Figure 1: Campus Fabric IP Clos A diagram of a server Description automatically generated

An IP Clos network encompasses the distribution, core, and access layers of your topology.

An EVPN-VXLAN fabric solves the problems of previous architectures and provides the following benefits:

  • Reduced flooding and learning—Control plane-based L2 and L3 learning reduces the flood and learn issues associated with data plane learning. Learning MAC addresses in the forwarding plane has an adverse impact on network performance as the number of endpoints grows. This is because more management traffic consumes the bandwidth which leaves less bandwidth available for production traffic. The EVPN control plane handles the exchange and learning of MAC addresses through eBGP routing, rather than an L2 forwarding plane.
  • Scalability—More efficient control-plane based L2 and L3 learning. For example, in a Campus Fabric IP Clos, core switches only learn the access layer switches addresses instead of the device endpoint addresses.
  • Consistency—A universal EVPN-VXLAN-based architecture across disparate campus and data center deployments enables a seamless end-to-end network for endpoints and applications.

- - - - - - -

• DESCRIPTION OF THE TASK:
Continue the passage above on the benefits of an EVPN-VXLAN campus fabric, starting after its last sentence.

(A block of data)
- - - - - - -

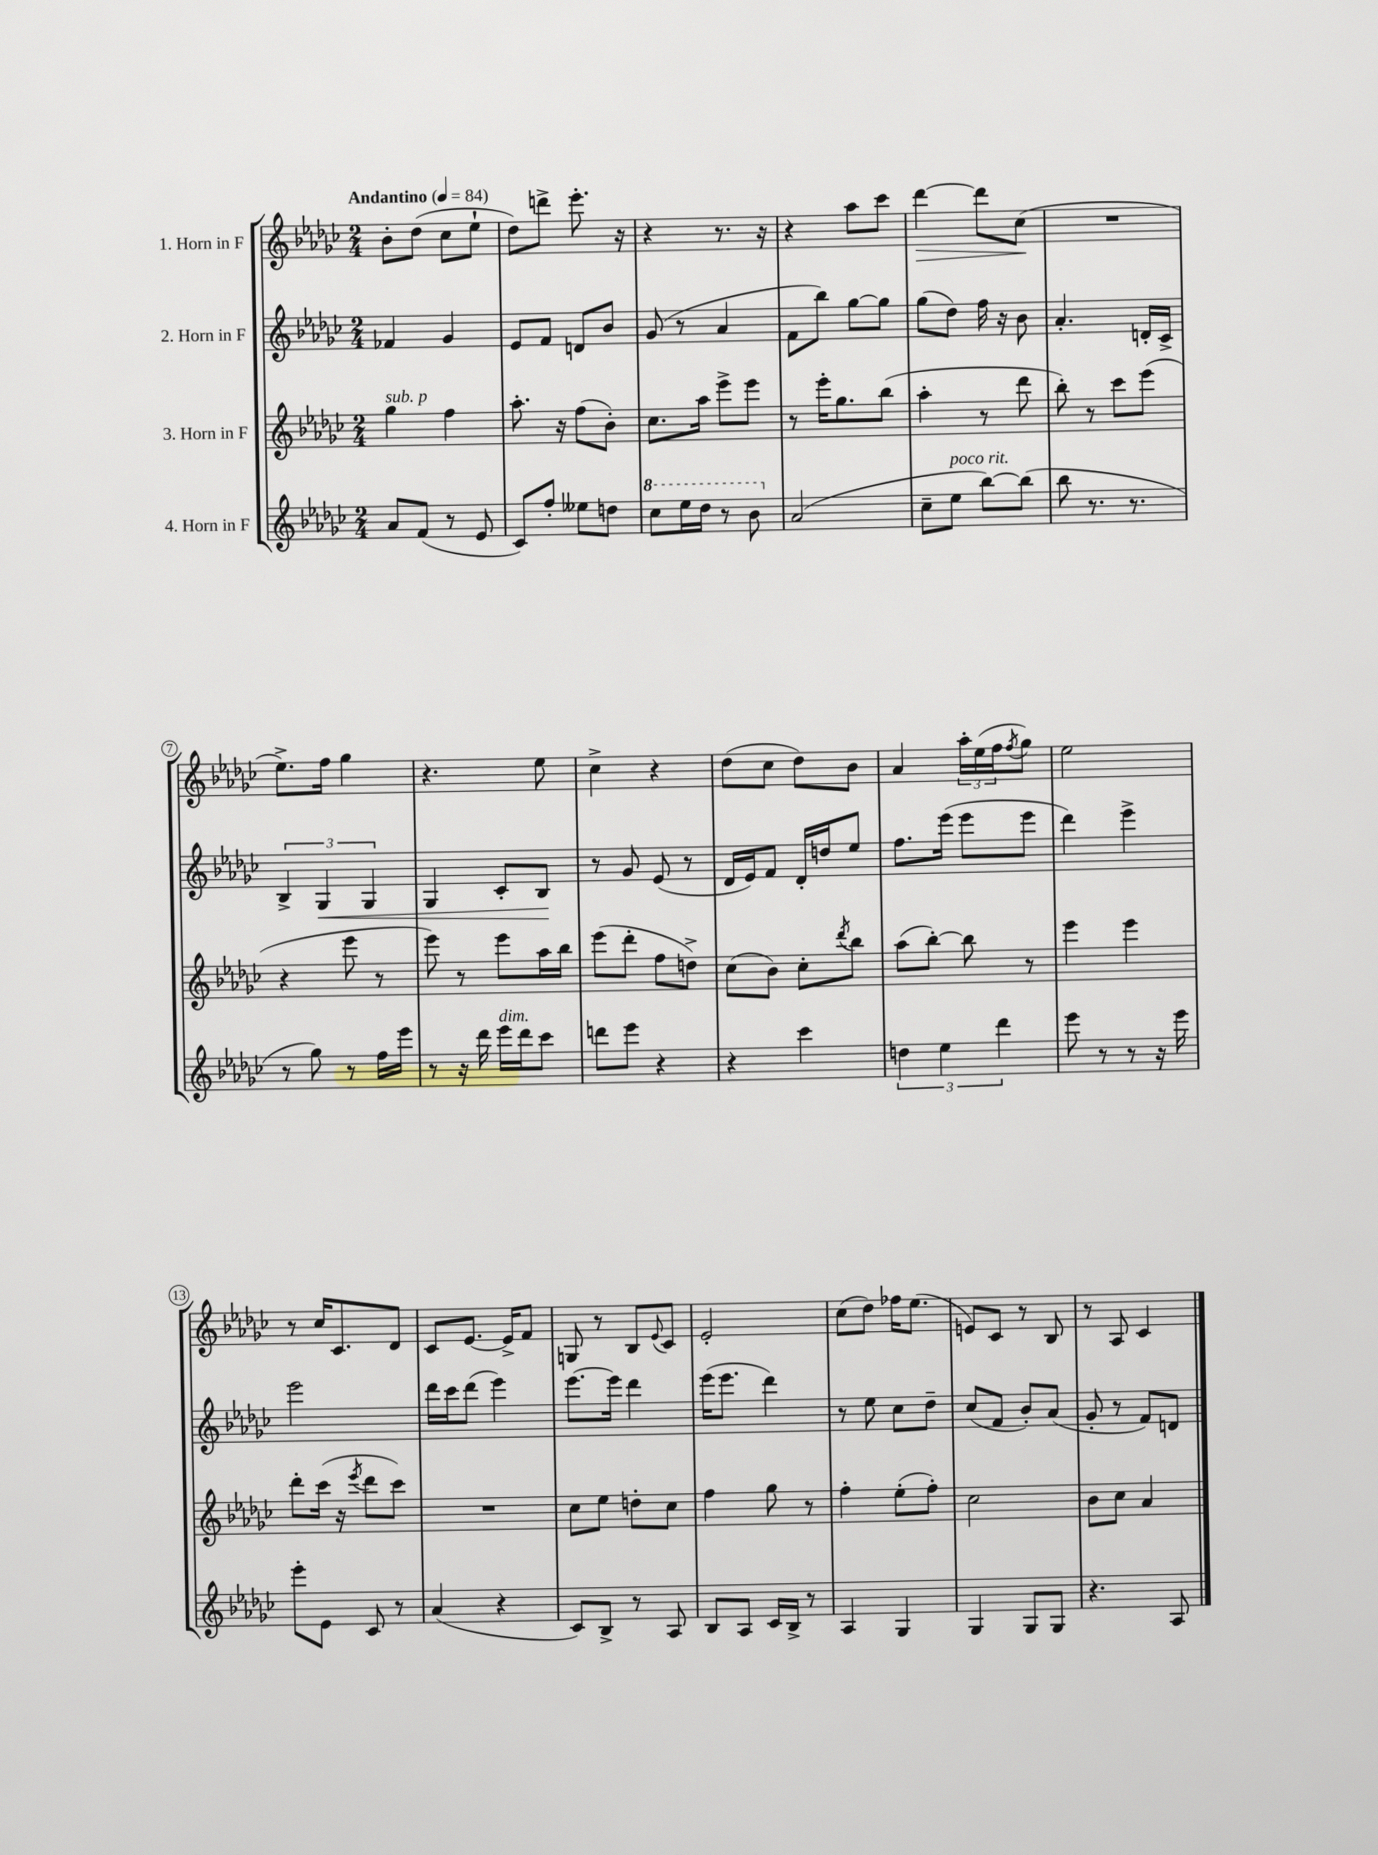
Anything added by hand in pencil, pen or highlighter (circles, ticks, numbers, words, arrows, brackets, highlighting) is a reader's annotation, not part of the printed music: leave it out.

**kern	**kern	**kern	**kern
*staff4	*staff3	*staff2	*staff1
*clefG2	*clefG2	*clefG2	*clefG2
*k[b-e-a-d-g-c-]	*k[b-e-a-d-g-c-]	*k[b-e-a-d-g-c-]	*k[b-e-a-d-g-c-]
*M2/4	*M2/4	*M2/4	*M2/4
*MM84	*MM84	*MM84	*MM84
8a-/L	4gg-\	4f-/	8b-'\L
(8f/J	.	.	(8dd-\J
8r	4ff\	4g-/	8cc-\L
8e-/	.	.	8ee-`\J
=	=	=	=
8c-/L)	8.aa-'\	8e-/L	8dd-\L)
8ff'/J	.	8f/J	8ddd^\J
.	16r	.	.
8ee--\L	(8ff\L	8d/L	8.eee-'\
8dd\J	8b-'\J)	8b-/J	.
.	.	.	16r
=	=	=	=
8ccc-\L	8.cc-\L	(8g-/	4r
16eee-\L	.	8r	.
16ddd-\JJ	16aa-\Jk	.	.
8r	8eee-^\L	4a-/	8.r
8bb-\	8eee-\J	.	.
.	.	.	16r
=	=	=	=
(2a-/	8r	8f\L	4r
.	16eee-'\LK	8bb-\J)	.
.	8.gg-\	.	.
.	.	[8gg-\L	8aa-\L
.	(8bb-\J	8gg-\]J	8ccc-\J
=	=	=	=
8cc-~\L	4aa-'\	(8gg-\L	[4ddd-\
8ee-\J	.	8dd-\J)	.
[8bb-\L)	8r	16ff\	8ddd-\]L
.	.	16r	.
(8bb-\]J	8ddd-\	8b-\	(8cc-\J
=	=	=	=
8bb-\	8bb-'\)	4.a-'/	2r
8.r	8r	.	.
.	8ccc-\L	.	.
8.r	.	.	.
.	(8eee-\J	16d'/LL	.
.	.	16c-^/JJ	.
=	=	=	=
8r	4r	6B-^/	8.ee-^\L)
8gg-\)	.	.	.
.	.	6G-/	.
.	.	.	16ff\Jk
8r	8eee-\	.	4gg-\
.	.	6G-/	.
16ff\LL	8r	.	.
16eee-\JJ	.	.	.
=	=	=	=
8r	8eee-\)	4G-/	4.r
16r	8r	.	.
16ddd-\	.	.	.
16eee-\LL	8eee-\L	8c-'/L	.
16ddd-\J	.	.	.
8ccc-\J	16aa-\L	8B-/J	8ee-\
.	16bb-\JJ	.	.
=	=	=	=
8ddd\L	(8eee-\L	8r	4cc-^\
8eee-\J	8ddd-'\J	8g-/	.
4r	8ff\L	(8e-/	4r
.	8dd^\J)	8r	.
=	=	=	=
4r	(8cc-\L	16d-/LL	(8dd-\L
.	.	16e-/J)	.
.	8b-\J)	8f/J	8cc-\J
4ccc-\	8cc-'\L	16d-'/LL	8dd-\L)
.	.	16dd/J	.
.	8qddd-/	.	.
.	8bb-\J	8ee-/J	8b-\J
=	=	=	=
6dd\	(8aa-\L	8.ff\L	4a-/
.	[8bb-'\J)	.	.
6ee-\	.	.	.
.	.	(16eee-\Jk	.
.	8bb-\]	8eee-\L	24aa-'\LL
.	.	.	(24ee-\
6ddd-\	.	.	24ff\J
.	.	.	8qff/
.	8r	8eee-\J	8gg-\J)
=	=	=	=
8eee-\	4eee-\	4ddd-\)	2ee-\
8r	.	.	.
8r	4eee-\	4eee-^\	.
16r	.	.	.
16eee-\	.	.	.
=	=	=	=
8eee-'\L	8ddd-'\L	2eee-\	8r
8e-\J	(16ccc-\Jk	.	16cc-/LK
.	16r	.	8.c-/
.	8qeee-/	.	.
8c-/	8ddd-\L	.	.
8r	8ccc-\J)	.	8d-/J
=	=	=	=
(4a-/	2r	16ddd-\LL	8c-/L
.	.	16ccc-\J	.
.	.	(8ddd-\J	[8.e-/J
4r	.	4eee-\)	.
.	.	.	16e-^/]LK
.	.	.	8f/J
=	=	=	=
8c-/L)	8cc-\L	[8.eee-\L	8G/
8B-^/J	8ee-\J	.	8r
.	.	16eee-\]Jk	.
8r	8dd'\L	4ddd-\	8B-/L
.	.	.	8qqe-/
8A-/	8cc-\J	.	8c-/J
=	=	=	=
8B-/L	4ff\	(16eee-\LK	2e-'/
.	.	8.eee-\J	.
8A-/J	.	.	.
16c-/LL	8gg-\	4ddd-\)	.
16B-^/JJ	.	.	.
8r	8r	.	.
=	=	=	=
4A-/	4ff'\	8r	(8cc-\L
.	.	8ee-\	8dd-\J)
4G-/	(8ee-'\L	8cc-\L	16ff-\LK
.	.	.	(8.ee-\J
.	8ff'\J)	8dd-~\J	.
=	=	=	=
4G-/	2cc-\	(8cc-/L	8e/L)
.	.	8f/J	8c-/J
8G-/L	.	8b-'/L)	8r
8G-/J	.	(8a-/J	8B-/
=	=	=	=
4.r	8b-\L	8g-'/	8r
.	8cc-\J	8r	8A-/
.	4a-/	8f/L)	4c-/
8A-/	.	8d/J	.
==	==	==	==
*-	*-	*-	*-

- - - - - - -

• TASK ANSWER:
  • Group-based policies—With group-based policy (GBP), you can enable microsegmentation with EVPN-VXLAN to provide traffic isolation within and between broadcast domains as well as simplify security policies across a campus fabric.
  • Location-agnostic connectivity—The EVPN-VXLAN campus architecture provides a consistent endpoint experience no matter where the endpoint is located. Some endpoints require L2 reachability, such as legacy building security systems or IoT devices. VXLAN overlay provides L2 extension across campuses without any changes to the underlay network. Juniper uses optimal BGP timers between the adjacent layers of the campus fabric with Bidirectional Forwarding Detection (BFD) that supports fast convergence in event of a node or link failure and equal-cost multipath (ECMP). For more information, see Configuring Per-Packet Load Balancing.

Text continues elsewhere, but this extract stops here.